We then created our user’s API keys, specifying the default project which will be used to create our S3 bucket.

resource "scaleway_iam_api_key" "s3_access" {
  provider           = scaleway
  application_id     = scaleway_iam_application.s3_access.id
  description        = "a description"
  default_project_id = scaleway_account_project.project.id
  depends_on = [
    scaleway_account_project.project
  ]
}
Copy code

Creating the new provider

We could now define a new provider that uses our new API keys.

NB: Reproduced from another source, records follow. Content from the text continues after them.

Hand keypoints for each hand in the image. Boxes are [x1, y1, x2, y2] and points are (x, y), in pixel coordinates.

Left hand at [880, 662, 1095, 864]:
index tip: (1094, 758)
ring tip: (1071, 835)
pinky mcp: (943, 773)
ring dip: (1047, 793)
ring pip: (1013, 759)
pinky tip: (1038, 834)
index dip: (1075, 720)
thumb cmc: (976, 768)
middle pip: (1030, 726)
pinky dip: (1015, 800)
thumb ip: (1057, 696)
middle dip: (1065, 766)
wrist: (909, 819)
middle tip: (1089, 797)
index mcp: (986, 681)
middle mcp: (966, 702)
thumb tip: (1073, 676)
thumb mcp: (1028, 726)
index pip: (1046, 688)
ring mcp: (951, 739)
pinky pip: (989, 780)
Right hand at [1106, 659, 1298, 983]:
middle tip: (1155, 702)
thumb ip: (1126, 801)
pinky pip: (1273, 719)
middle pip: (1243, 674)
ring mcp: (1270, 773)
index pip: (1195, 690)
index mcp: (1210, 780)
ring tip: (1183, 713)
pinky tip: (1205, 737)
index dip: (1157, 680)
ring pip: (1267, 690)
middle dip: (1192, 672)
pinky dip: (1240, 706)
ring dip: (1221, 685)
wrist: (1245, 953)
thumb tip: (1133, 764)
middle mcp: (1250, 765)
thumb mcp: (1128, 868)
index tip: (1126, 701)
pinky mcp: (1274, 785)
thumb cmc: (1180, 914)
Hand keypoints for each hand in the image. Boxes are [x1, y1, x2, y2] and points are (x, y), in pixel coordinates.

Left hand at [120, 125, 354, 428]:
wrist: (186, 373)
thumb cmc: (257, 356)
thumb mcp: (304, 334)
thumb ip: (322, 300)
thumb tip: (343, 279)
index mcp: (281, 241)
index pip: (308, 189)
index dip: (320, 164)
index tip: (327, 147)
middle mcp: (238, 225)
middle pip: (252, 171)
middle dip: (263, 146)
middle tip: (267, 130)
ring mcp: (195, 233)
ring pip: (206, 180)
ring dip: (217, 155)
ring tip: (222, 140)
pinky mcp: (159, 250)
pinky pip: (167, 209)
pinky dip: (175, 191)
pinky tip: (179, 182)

As it is a secondary provider, we gave it an alias, s3_access so that it is immediately recognizable.

By default in Terraform, when you have 2 providers defined, the one without an alias is the default provider.

// We create a new provider using the api key created for our application
provider "scaleway" {
  alias           = "s3_access"
  access_key      = scaleway_iam_api_key.s3_access.access_key
  secret_key      = scaleway_iam_api_key.s3_access.secret_key
  zone            = "fr-par-1"
  region          = "fr-par"
  organization_id = "organization_id"
}
Copy code

Creating the bucket

We could now create our bucket, specifying the provider we wanted to use:

// Create the Bucket
resource "scaleway_object_bucket" "app-bucket" {
  provider = scaleway.s3_access
  name     = "kanta-app-${var.env_name}"
  tags = {
    key = "bucket"
  }
  // Needed to create/destroy the bucket
  depends_on = [
    scaleway_iam_policy.FullAccess
  ]
}
Copy code

Creating the next environments

As we have seen throughout our deployment, our variables file allowed us to centralize most of the changes we will have to make when we want to deploy the pre-production and production environments.

The main modifications are the following:

• Adding a standby for the MySQL database
• Adding a Read Replica for the MySQL database
• Switching to cluster mode for Redis
• Change of Instance types to support the production load
• Correction of possible problems discovered in the development environment.

Overview of the migration

Today, Kanta has begun experimenting with Scaleway, but their teams are still new to the platform. We will therefore accompany them, through meetings with our Solutions Architect and Professional Services, in the definition of their architecture in order to achieve an optimal solution that truly meets their needs.

As we have seen throughout the project, our support will also allow them to discover and implement infrastructure-as-code solutions such as Terraform in order to quickly and efficiently deploy Scaleway resources. In addition, thanks to the flexibility of Terraform, Kanta will be able to deploy its production and pre-production environments very efficiently, based on what we have already deployed, once the development environment has been validated.

Although the client would most certainly have succeeded in migrating to Scaleway, the support we provided allowed them to avoid numerous iterations on their infrastructure moving forwards.

Our mission, to simplify and accelerate migrations to Scaleway, is as such a success.

The Scale program

The Scale program allows the most ambitious companies, like Kanta, to be accompanied in the migration of their infrastructure to Scaleway, by benefiting from personalized technical support.

About Kanta

Kanta is a startup based in Caen, France, specialized in fighting money-laundering as a service for accountants. It offers an innovative SaaS tool that allows for automatization of anti-money-laundering processes, whilst guaranteeing conformity with industry standards and quality controls. Thanks to its solution, accountants can improve the efficiency and reliability of their efforts to reduce fraud, money-laundering and terrorism-funding.